Ponte en mis zapatos
La parada estaba vacía y el bus igual. He visto muy poca gente en la calle durante la hora que atravesé la ciudad. Soy el primero en llegar a la oficina. El espíritu navideño se ha apoderado de la ciudad y su gente se toma las cosas con calma. Lo mismo que el ordenador que al encenderlo, de manera inconsulta, decide hacer un update y me suelta su pantalla más azul. Se toma todo el tiempo del mundo. Treinta, cuarenta, cien por ciento. Y reinicio.
Comienza otra vez la cuenta desde cero. Hago un café y me lo tomo mirando por la ventana en menos del ventinueve por ciento. Miro al techo, treintisiete por ciento. De nuevo por la ventana, cuarenticinco. Hoy ha salido el sol pero hace un frío de tres pares. Cuarentiocho.

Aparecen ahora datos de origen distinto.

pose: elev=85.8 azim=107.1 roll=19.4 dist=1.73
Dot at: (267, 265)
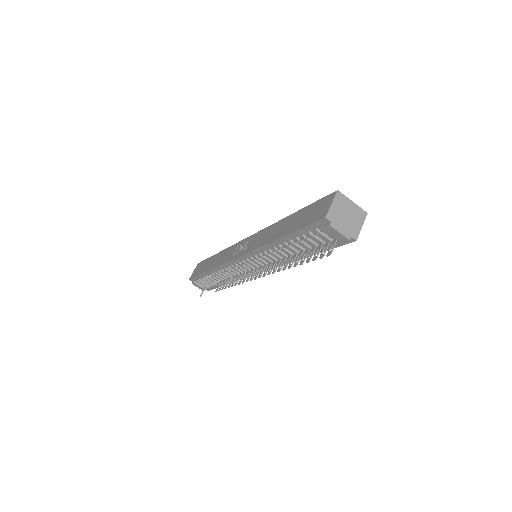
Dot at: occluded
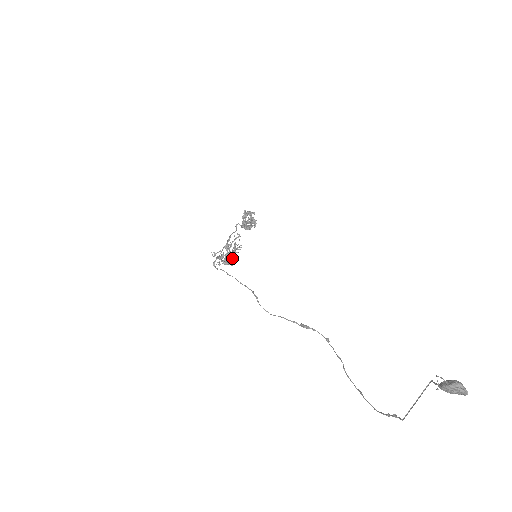
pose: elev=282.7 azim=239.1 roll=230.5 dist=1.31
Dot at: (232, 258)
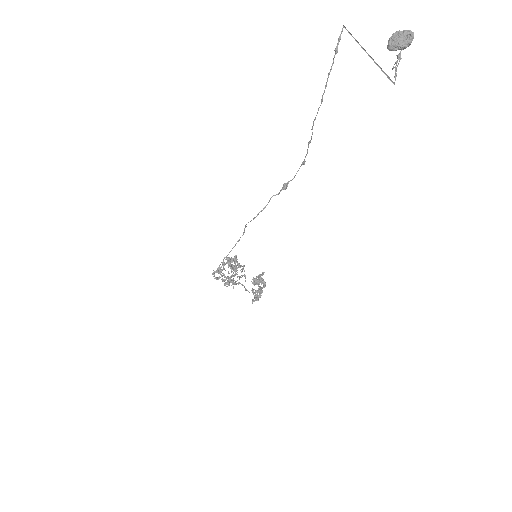
Dot at: (232, 265)
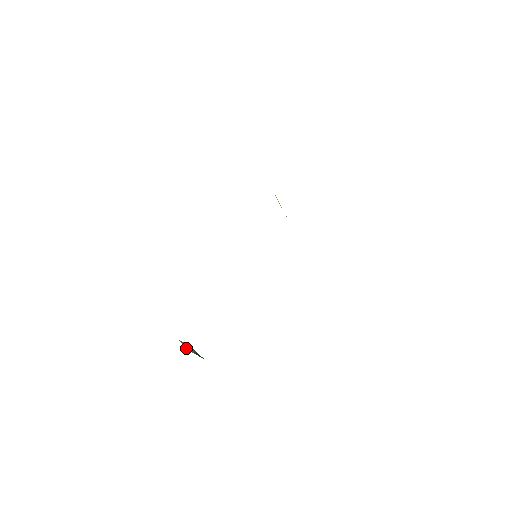
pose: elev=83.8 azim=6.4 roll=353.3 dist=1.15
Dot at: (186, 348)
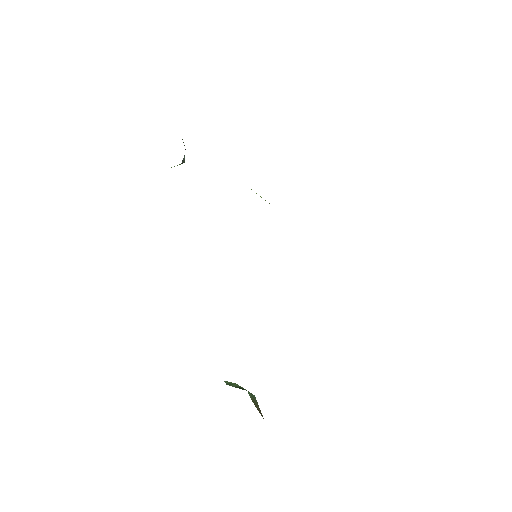
Dot at: (227, 384)
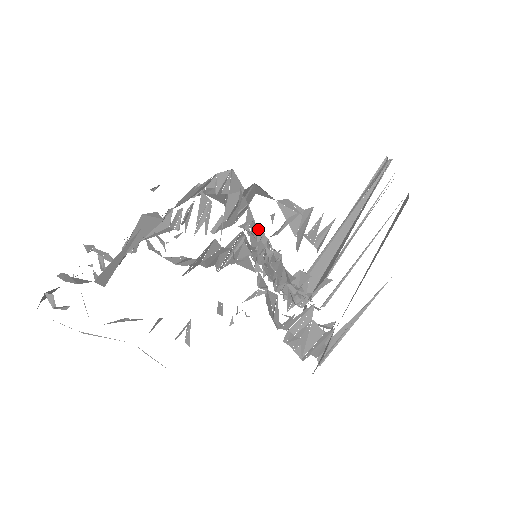
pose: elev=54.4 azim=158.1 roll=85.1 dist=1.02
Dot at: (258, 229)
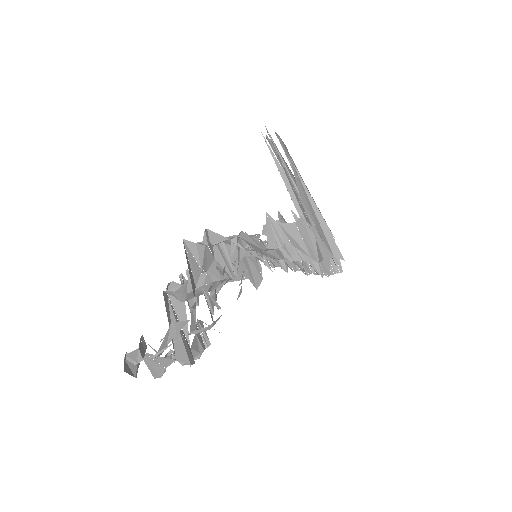
Dot at: occluded
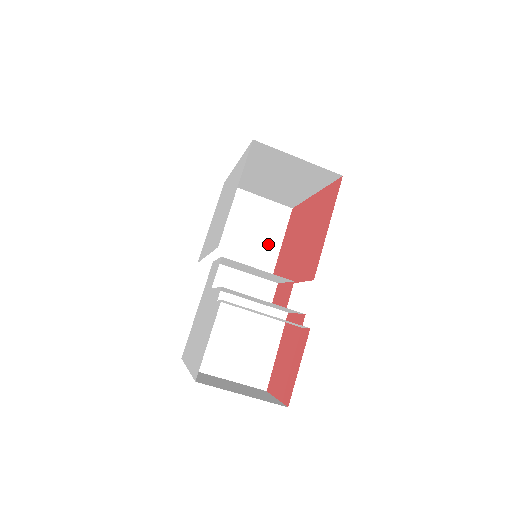
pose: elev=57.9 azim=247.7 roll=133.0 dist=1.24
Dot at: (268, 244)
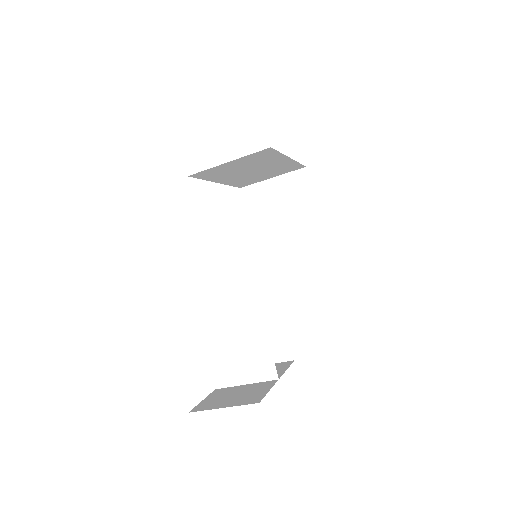
Dot at: (304, 212)
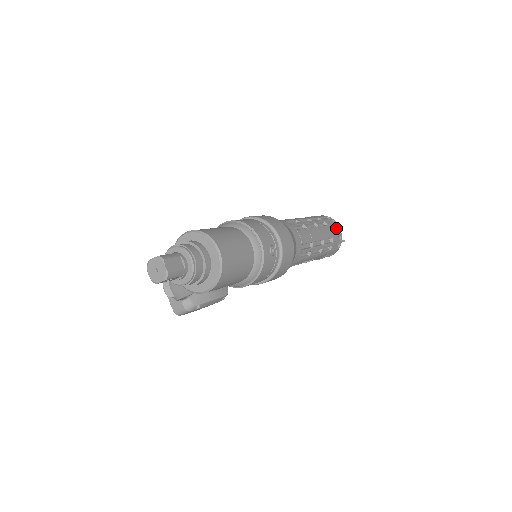
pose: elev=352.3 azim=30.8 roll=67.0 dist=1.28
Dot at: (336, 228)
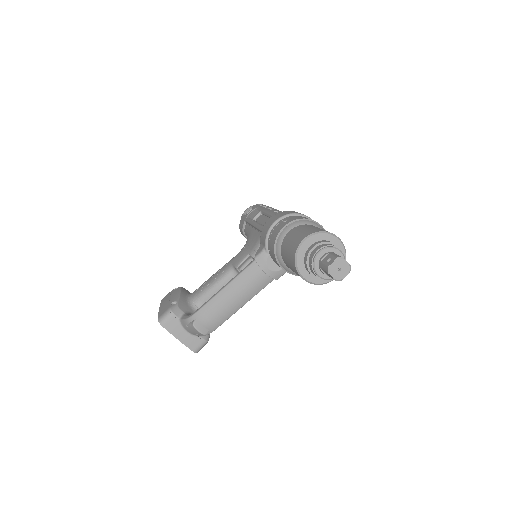
Dot at: occluded
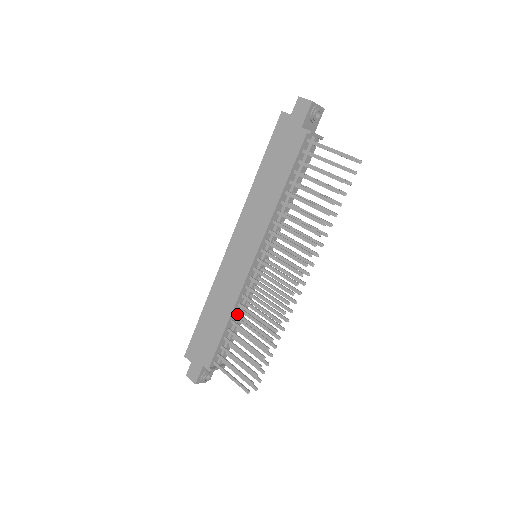
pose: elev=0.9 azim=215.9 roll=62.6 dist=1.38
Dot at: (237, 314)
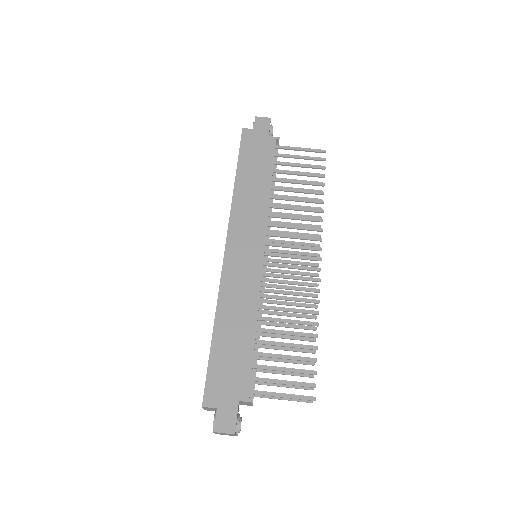
Dot at: (262, 318)
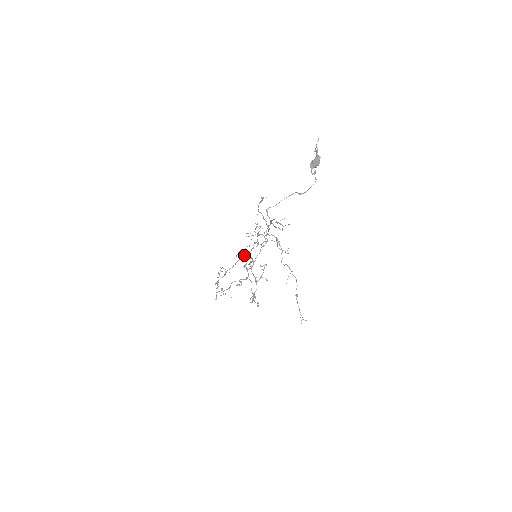
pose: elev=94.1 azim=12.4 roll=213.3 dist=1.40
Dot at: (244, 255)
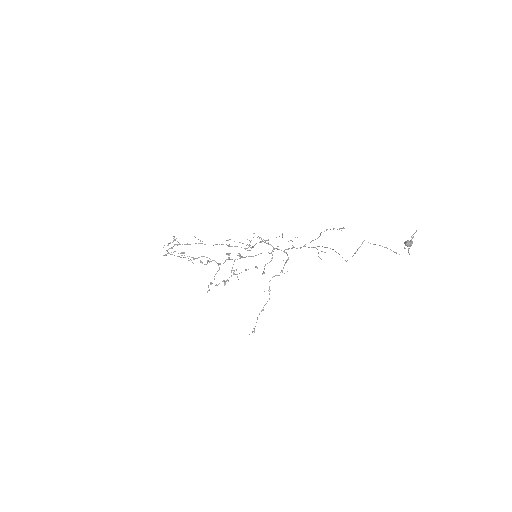
Dot at: (228, 245)
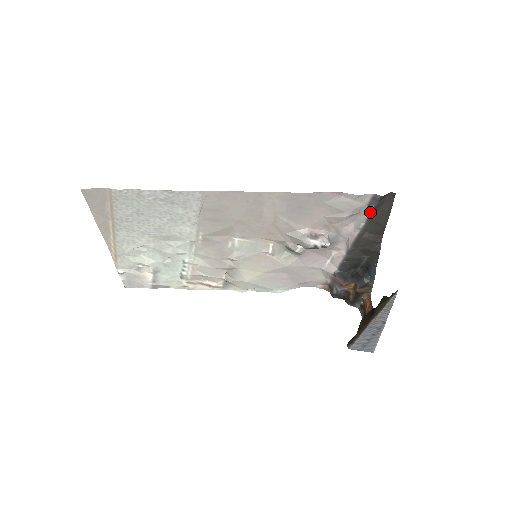
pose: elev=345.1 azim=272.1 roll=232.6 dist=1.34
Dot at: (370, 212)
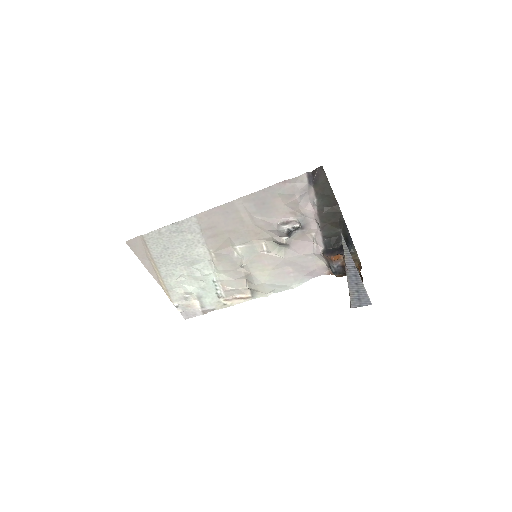
Dot at: (313, 188)
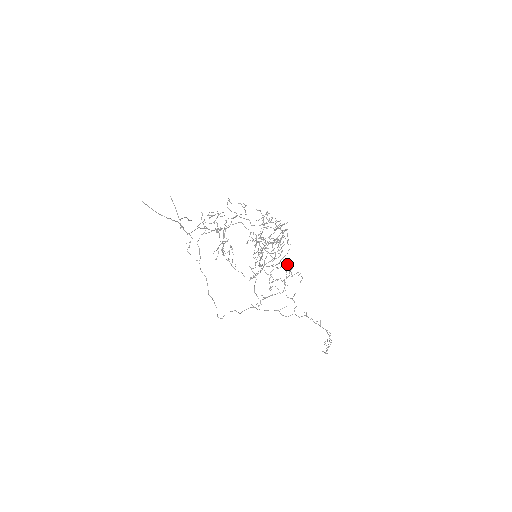
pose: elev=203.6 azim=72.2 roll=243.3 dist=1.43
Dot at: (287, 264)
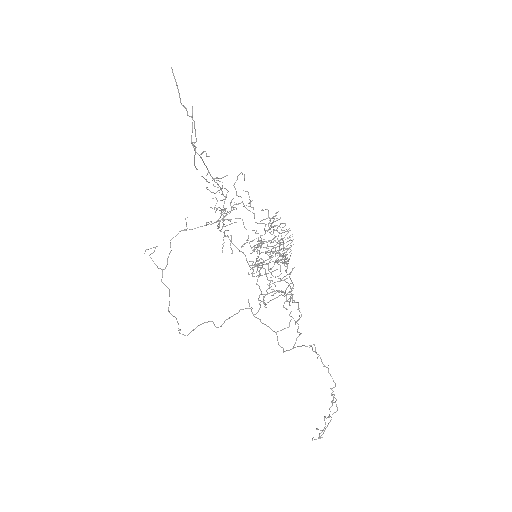
Dot at: (289, 284)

Aún no llega nadie. Me sirvo un segundo café y hablo al teclado, al movil y a mis zapatos. Cincuentidós. Tardó menos Amazon en hacérmelos llegar la semana pasada. Los compré grises para que combinen con el jean. Estoy echa’o a perder. Sonrío.
— ¿Quién lo iba a decir? ¡Estás hecho un pollo!— Responde la voz de mi madre.
— Pues sí, ¿quién me lo iba a decir vieja? ¿Te acuerdas la primera vez que hablamos con el mar por medio?
Llevaba solo dos semanas en Madrid y acababa de comprar mis primeros zapatos por 1500 pesetas en «Los guerrilleros». Mil quinientas pesetas pueden parecer mucho pero son menos de 10 euros de los actuales. Sin embargo los zapatos hicieron lo menos mil quinientos kilómetros en Cuba y me trajeron hasta Alemania.
— Tengo nuevos zapatos — te dije al teléfono y tú, que me viste pasar años diseñando hoteles de lujo con los zapatos rotos, te achaste a llorar.